Mientras tanto, las potencias regionales mueven sus peones para tratar de acelerar la caída de Bashar El-Asad o, por el contrario, mantenerlo vivo aunque sea de manera artificial. Turquía intenta recuperar peso en la zona e impedir el surgimiento de una entidad nacional kurda. Arabia Saudí pretende debilitar a su principal rival regional: Irán y, de rebote, a Hezbollah. Irán, por su parte, necesita imperiosamente mantener con vida a Bashar El-Asad, un aliado que sirve de barrera de contención frente a Israel. El principal peligro de esta deriva es que la crisis degenere en una guerra abierta en la que los actores regionales libren sus propias guerras a través de actores interpuestos. Como cabe imaginar, las estrategias de dichos países no tienen demasiado en cuenta los intereses de la población local, la principal víctima de las guerras sirias. De otra parte, existen demasiados intereses contrapuestos, lo que dificulta que se alcance un consenso en torno a un mínimo denominador común para solucionar la crisis.

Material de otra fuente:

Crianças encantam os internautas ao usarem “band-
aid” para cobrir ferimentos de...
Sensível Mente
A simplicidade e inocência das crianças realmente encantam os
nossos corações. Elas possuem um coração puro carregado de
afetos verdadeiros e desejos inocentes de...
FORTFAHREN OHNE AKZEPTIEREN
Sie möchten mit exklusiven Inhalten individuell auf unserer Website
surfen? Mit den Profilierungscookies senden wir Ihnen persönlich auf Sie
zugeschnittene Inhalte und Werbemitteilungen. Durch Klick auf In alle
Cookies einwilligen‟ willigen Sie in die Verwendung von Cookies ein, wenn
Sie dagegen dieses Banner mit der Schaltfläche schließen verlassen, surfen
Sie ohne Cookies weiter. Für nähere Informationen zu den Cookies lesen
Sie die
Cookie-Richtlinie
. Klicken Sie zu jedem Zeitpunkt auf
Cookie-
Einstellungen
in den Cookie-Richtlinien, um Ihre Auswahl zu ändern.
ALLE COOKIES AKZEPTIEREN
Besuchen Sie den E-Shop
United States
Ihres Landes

Turquía da cobijo al Consejo Nacional Sirio, el principal grupo de oposición en el exterior, y ofrece refugio al Ejército Sirio Libre, que dispone de campos de entrenamiento y de su principal centro de operaciones en la zona fronteriza. Aunque ha apostado todas sus fichas a la caída del régimen sirio, al gobierno turco le preocupan las aspiraciones de la población kurda de Siria. Desde el estallido de la revuelta, las formaciones kurdas han ido elevando el listón de sus demandas hasta plantear la creación de un Estado federal. De hecho, los partidos kurdos sirios, alguno de ellos estrechamente vinculado al PKK, han aprovechado la actual coyuntura para establecer una autonomía de facto en el noreste del país.

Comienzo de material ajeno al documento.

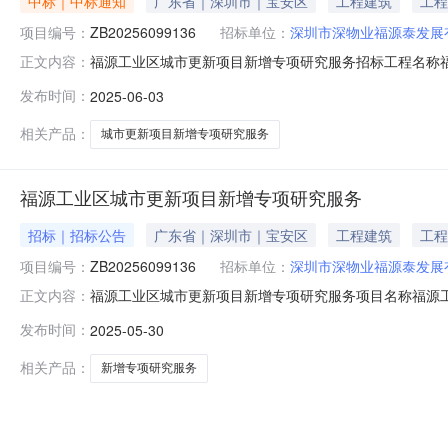
中标｜中标通知
广东省｜深圳市｜宝安区
工程建筑
工程
项目编号：
ZB20256099136
招标单位：
深圳市深物业福源泰发展
福源工业区城市更新项目新增专项研究服务招标工程名称福源
正文内容：
公司招标人null招标控制价(元)300000.00中标人中标金额
发布时间：
2025-06-03
相关产品：
城市更新项目新增专项研究服务
福源工业区城市更新项目新增专项研究服务
招标｜招标公告
广东省｜深圳市｜宝安区
工程建筑
工程
项目编号：
ZB20256099136
招标单位：
深圳市深物业福源泰发展
福源工业区城市更新项目新增专项研究服务项目名称福源工业区
正文内容：
0309:20报名开始时间2025-06-0309:00报名结束时
发布时间：
2025-05-30
侧，位于一级工业区块线，项目现状总用地面积约为47920㎡
相关产品：
新增专项研究服务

Arabia Saudí, a su vez, está armando a los rebeldes y facilitando la entrada de elementos salafistas que aspiran a establecer un Estado islámico. Muchos opositores sirios han rechazado esta ayuda, por considerar que dicho país no representa precisamente un modelo a seguir debido a su sistemática persecución de las libertades. No debe pasarse por alto que el rigorista rito wahhabí, vigente en el país petrolífero, considera a los alauíes, minoría a la que pertenece Bashar El-Asad, como una secta herética. Los gobernantes saudíes, que son también custodios de los Santos Lugares de La Meca y Medina y guardianes del islam sunní en su versión más puritana, mantienen una fuerte rivalidad con el régimen teocrático iraní. Esta confrontación suní-chií no sólo tiene efectos en el golfo Pérsico, sino también en países de la cuenca mediterránea como Siria o Líbano.

Por su parte, Irán está alarmado por los cambios registrados desde la Primavera Árabe. Sus únicos peones en el mundo árabe –Siria y Hezbollah– se encuentran cada vez más debilitados, lo que podría tener implicaciones a escala doméstica. Las sanciones internacionales para que ponga fin a su programa nuclear están teniendo efectos devastadores sobre la economía iraní y podrían motivar un nuevo estallido popular similar al registrado en 2009 tras la fraudulenta victoria electoral de Ahmadineyad. De ahí que el programa nuclear sea visto por el régimen iraní como una tabla de salvación, ya que podría ser empleado como arma disuasoria contra sus enemigos tradicionales: EE UU, Israel y Arabia Saudí. En este sentido, el enquistamiento de la crisis siria podría ser de utilidad, ya que serviría de cortina de humo para aliviar parcialmente la presión internacional que sufre el país.